Jen Braun is part of ‘The Joy Movement’ – “We are a joy family for those who love being both human and kind.” And the fundamental way they do this is by being kind, and teaching others to be kind too. “We train and support volunteers to be kind – by doing outreach in old age homes, special needs facilities, orphanages, and hospitals. We like to think that we practice bringing love and joy to ourselves, all those we encounter, and this planet – and we call this the ‘WinWinWin’ practice.”

Five years ago, Jen spontaneously did the ‘Joy Training’ – “and it transformed my life”. Joy Training is an experiential training that gives people of all ages the tools to transform any fear conditioning into love –“with practical approaches to support humankind to be both human and kind”. It is a ten hour long training developed by The Joy Movement over the past 14 years of experience working in hospitals and homes in South Africa where love and care is needed. “This training has transformed lives from a broad spectrum, with our youngest graduate being 13 years old and our oldest 87 years young.” After she had completed the course, “I learned that when I focus on what I can give rather than what I can get out of each situation – it takes me out of my own internal drama and into the true power of love.”

And One of The Joy Movement’s core outreach models is care clowning, which shows the impact of the true power of love on lives that need it.

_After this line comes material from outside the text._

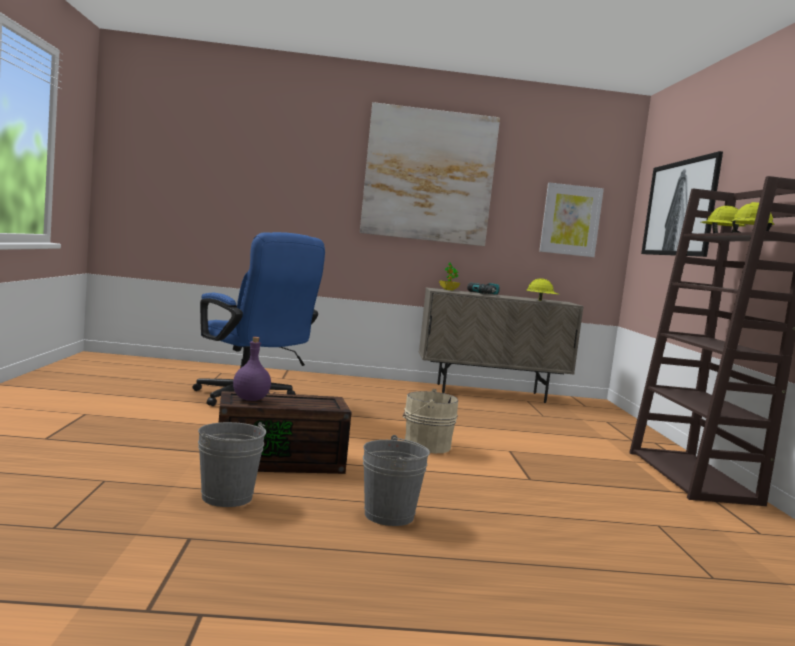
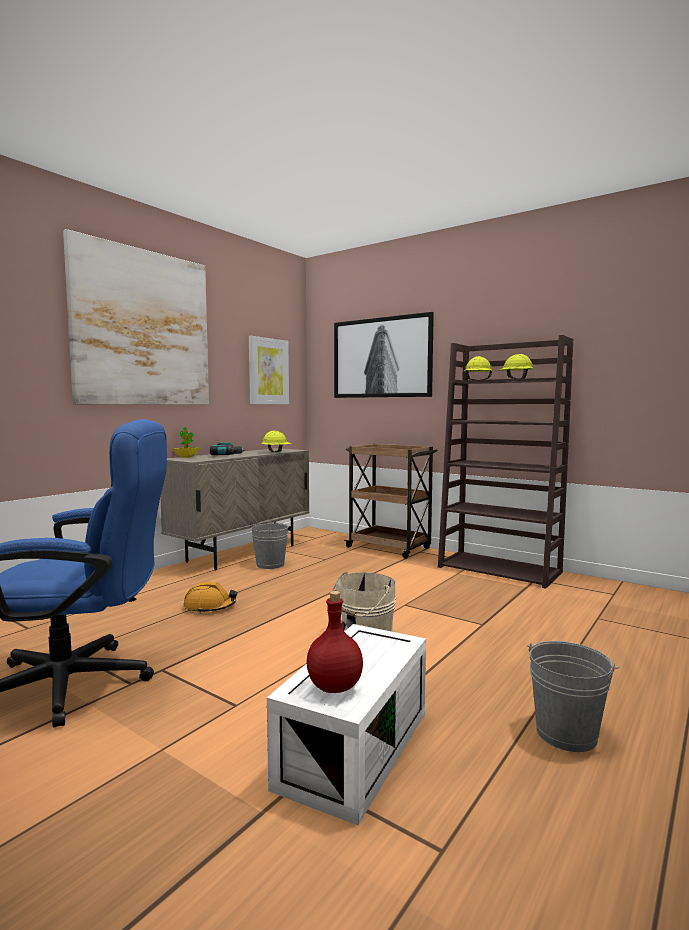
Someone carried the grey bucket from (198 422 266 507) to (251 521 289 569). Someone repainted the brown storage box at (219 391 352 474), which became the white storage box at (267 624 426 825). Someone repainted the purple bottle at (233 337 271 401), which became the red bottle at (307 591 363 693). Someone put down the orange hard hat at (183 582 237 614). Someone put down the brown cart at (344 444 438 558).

But, the care clowning they practice is one where the focus is less on the art and the performance and more on the heart. “We are more about the care element and a tiny bit the clown.” There are many other organisations, explains Jen, that have professional clowns and artists with performance or drama training, and while The Joy Movement gives its following the tools and professional training to practice the clowning in the strictest and most professional way, they focus more on training “volunteers with heart”. “Then, as they practice our joy tools, they experience the WinWinWin of service and love in action.”

“We wear bright, colourful clothes, minimal make-up (maybe just a little bit of a red nose as a nod to the clown movement from which the ethos of clown care came from), and we go with open hearts.” Drawing from Fred Donaldson, one of the key ‘joy mentors’ and founder of the International Foundation for Original Play, and his theories about the importance of play and having caring human connections, The Joy Movement practices his theory that one must ‘love as much as you breathe’. “This becomes our practice, especially when we go into these needy spaces. We love and play with the children, patients, staff, and parents who need a smile, offering them a brief moment of pure joyous feeling, a true break from whatever difficult space they are in.”

“Ironically, I think I now share joy for selfish reasons, because it makes me feel so good, so enriched. I believe the people we visit give us more than what we give them. Just to see a smile brighten a face is priceless, and, ultimately, my dream is that people will remember the power of love and of giving it freely, and start to practice it everywhere.”